One of the richest people in the world, Warren Buffet, has only two rules when it comes to investing. Rule number one says you should never lose money, while rule number two says you should never forget rule number one.

When investing, a good portfolio should include both fixed investments and equity. Guaranteed investment certificates (GICs) are a perfect choice for your fixed income portfolio. This article shows you a number of reasons why buying GICs will help you stay true to Warren Buffet’s rule number one on investments: never lose money.

1. Your Principal Is Secured

Most investments do not guarantee the safety of your principal. No entity can guarantee that your investment in stocks or real estate will protect your principal. However, GICs are different. They may not provide as many returns as other high-risk investments, but you won’t have to worry about losing what you already have. A GIC gives you a rock-solid guarantee that such an eventuality won’t happen. You may not become extremely rich by investing in GICs, but you won’t lose your money either.

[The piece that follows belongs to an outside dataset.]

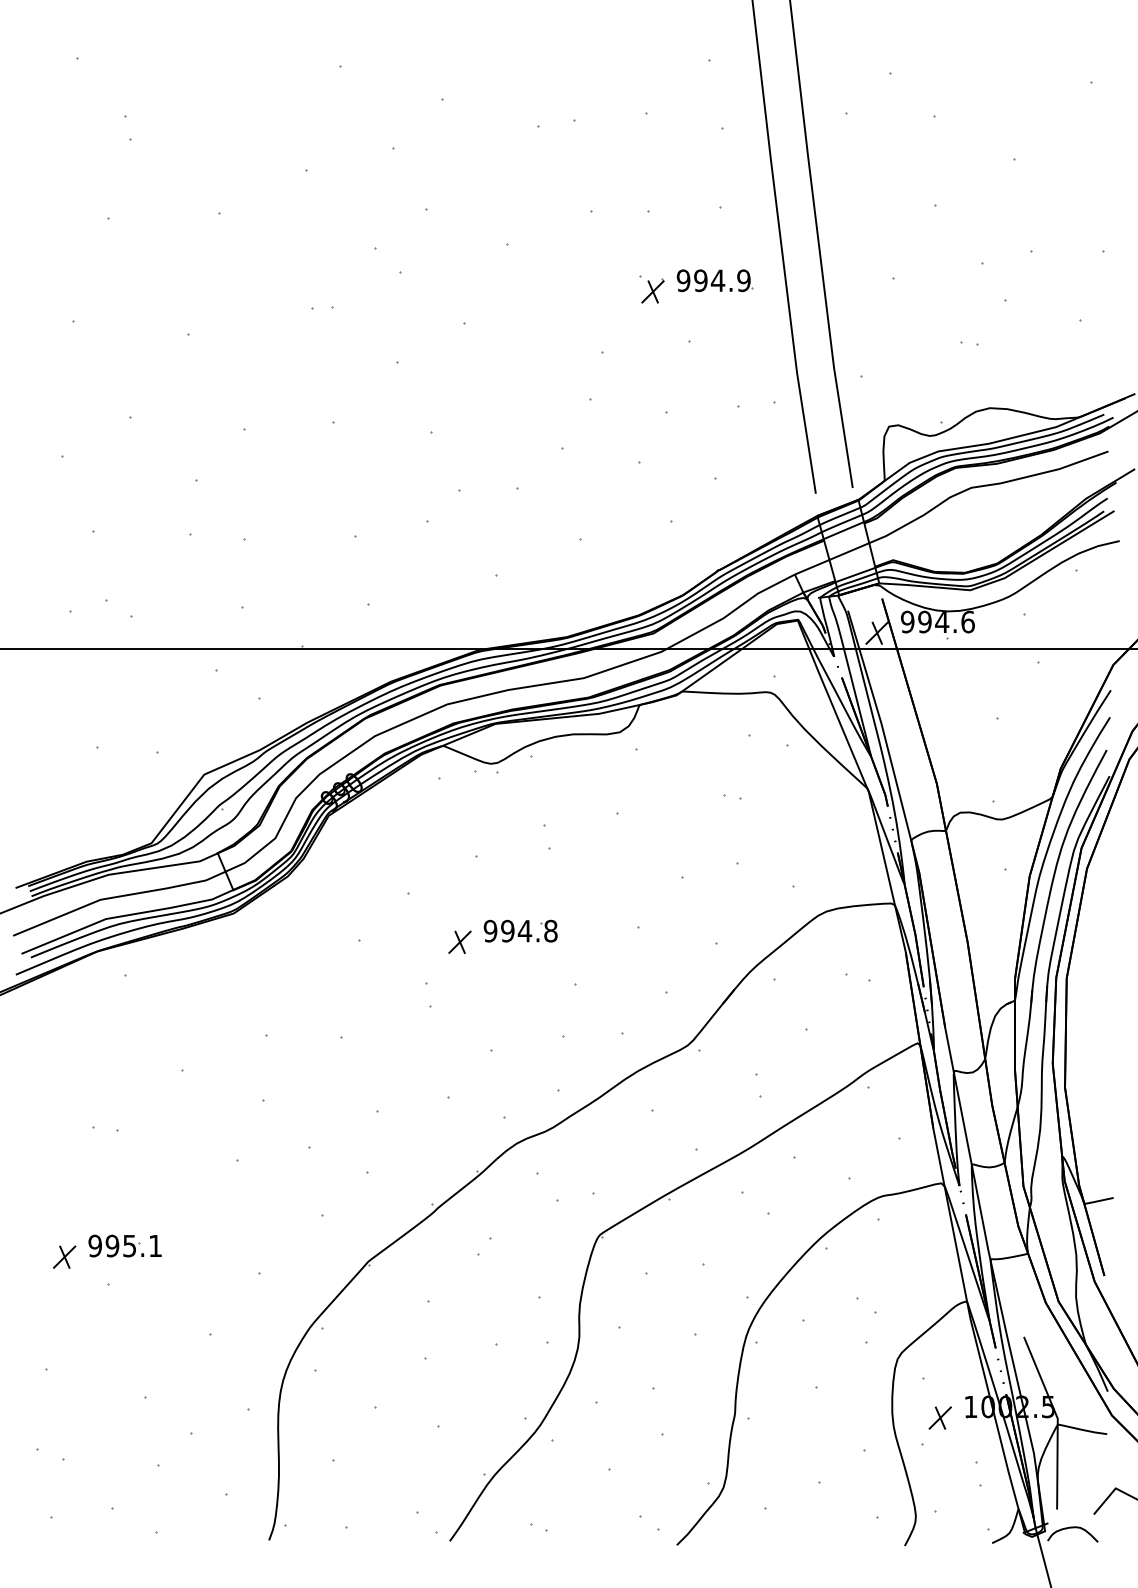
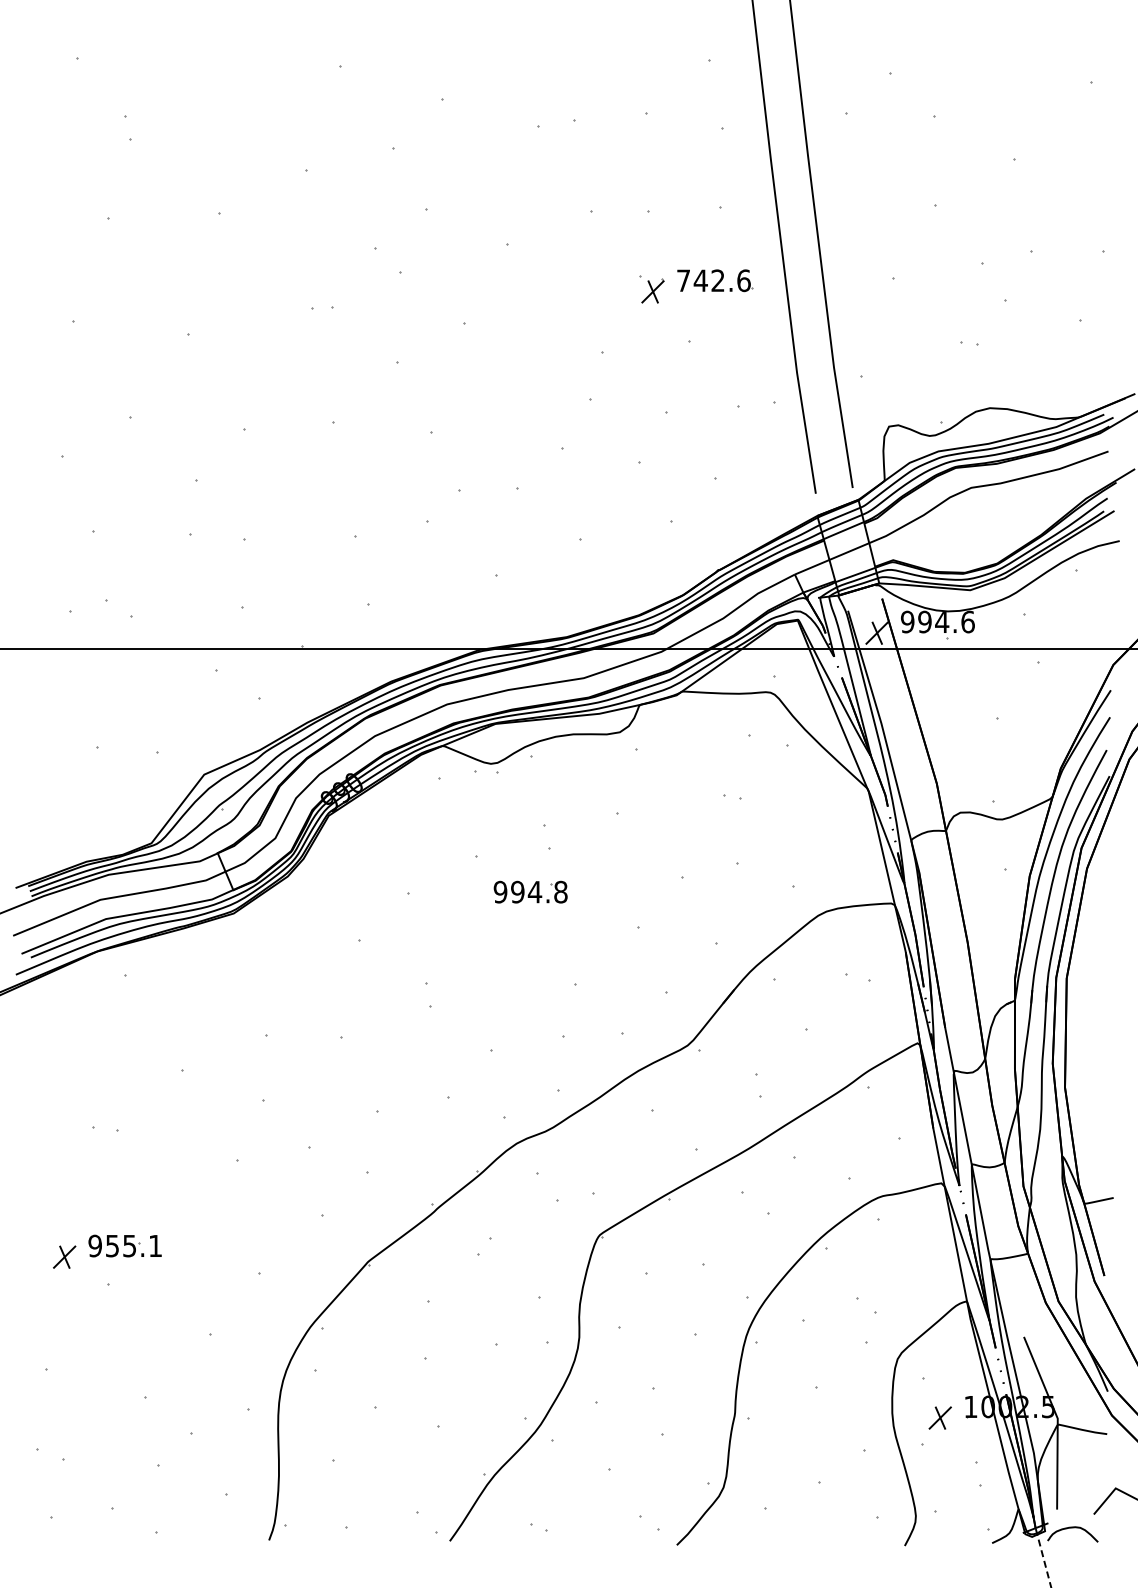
text at (713, 280): 994.9 -> 742.6
part at (520, 930) position: (520, 930) -> (530, 891)
part at (459, 941): present -> none
text at (112, 1245): 995.1 -> 955.1
line at (1043, 1557): solid -> dashed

2. Interest Is Almost Always Guaranteed

While GICs won’t make you rich, having the best GIC rates can guarantee you a modest return on your investment. This, however, depends on how long you keep your GICs since withdrawing them too early may affect your returns. The returns are also not guaranteed should you invest in a market-linked GIC where the market is volatile. The trick, therefore, is to hold on to your GICs for as long as possible, which means you should invest funds you don’t need in the short-term. You should also consider investing in non-redeemable GICs, which have higher interest rates than cashable GICs.

3. GICs Protect Your Money From You

GICs are invested over a particular period, which means you cannot withdraw them before the expiry of that duration. This deprives you of the flexibility to access them at short notice. It’s not as easily accessible to you as the money in your savings account. However, should you have a financial emergency, a number of institutions may allow you to withdraw your GICs early, but you may have to surrender all interests earned thus far. The reasoning behind the structuring of GICs is to protect you from impulse withdrawals and help you to be strategic with your savings.

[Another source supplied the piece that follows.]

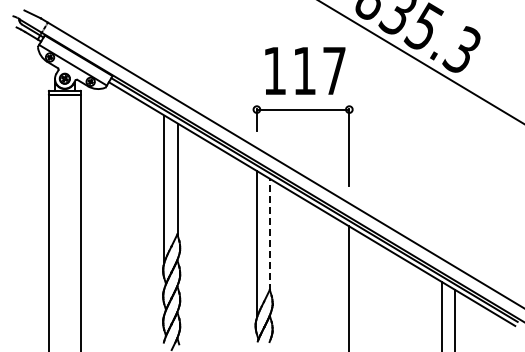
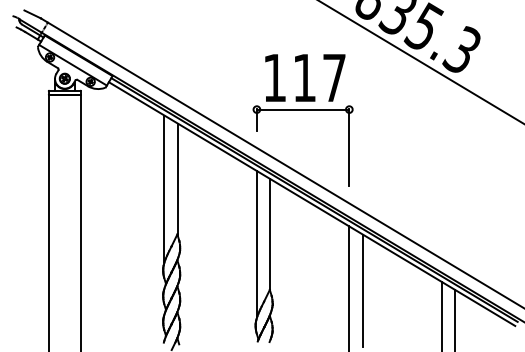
text at (305, 70) position: (305, 70) -> (305, 77)
line at (270, 234): dashed -> solid
line at (362, 290): none -> present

4. You Can Purchase GICs for Registered Accounts

Different savings vehicles such as RESP, TFSA and RRSP are eligible for GICs investments. You won’t pay tax on interest earned by your GICs if you are using RESP and RRSP GICs. TFSA GICs also don’t attract taxes in earned interest or on withdrawals. This makes investments in GICs a win-win situation from whichever angle you look at it.

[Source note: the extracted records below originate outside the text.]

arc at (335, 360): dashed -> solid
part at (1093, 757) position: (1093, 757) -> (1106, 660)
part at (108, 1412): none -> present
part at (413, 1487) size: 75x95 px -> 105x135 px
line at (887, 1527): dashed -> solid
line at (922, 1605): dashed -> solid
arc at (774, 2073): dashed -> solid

5. GICs Are Suitable for a Fixed Income Portfolio

The best investment portfolio features a balanced mix of both equities and fixed income investments. Equities are ideally suited for long-term investments and are highly recommended for capital growth over a longer period. Fixed income portfolios, on the other hand, protect your principal while at the same time giving you a nominal return on your investment. GICs can be compared to corporate or government bonds and other fixed-income investments. They are however more lucrative than these other options since they not only guarantee the security of the invested principal, but they also generate much higher returns in comparison.

GICs are a must-have in your fixed income investment strategy. The only downside is that, if held over a very long period, inflation volatility may eat into your profits. As Warren Buffet says, your aim should be to never lose money. While inflation can depreciate the value of your money, the nominal interest accrued from GICs should, ideally, cover any devaluation of your principal. The solution is to keep a keen eye on inflation rates and assess how they impact on your GICs.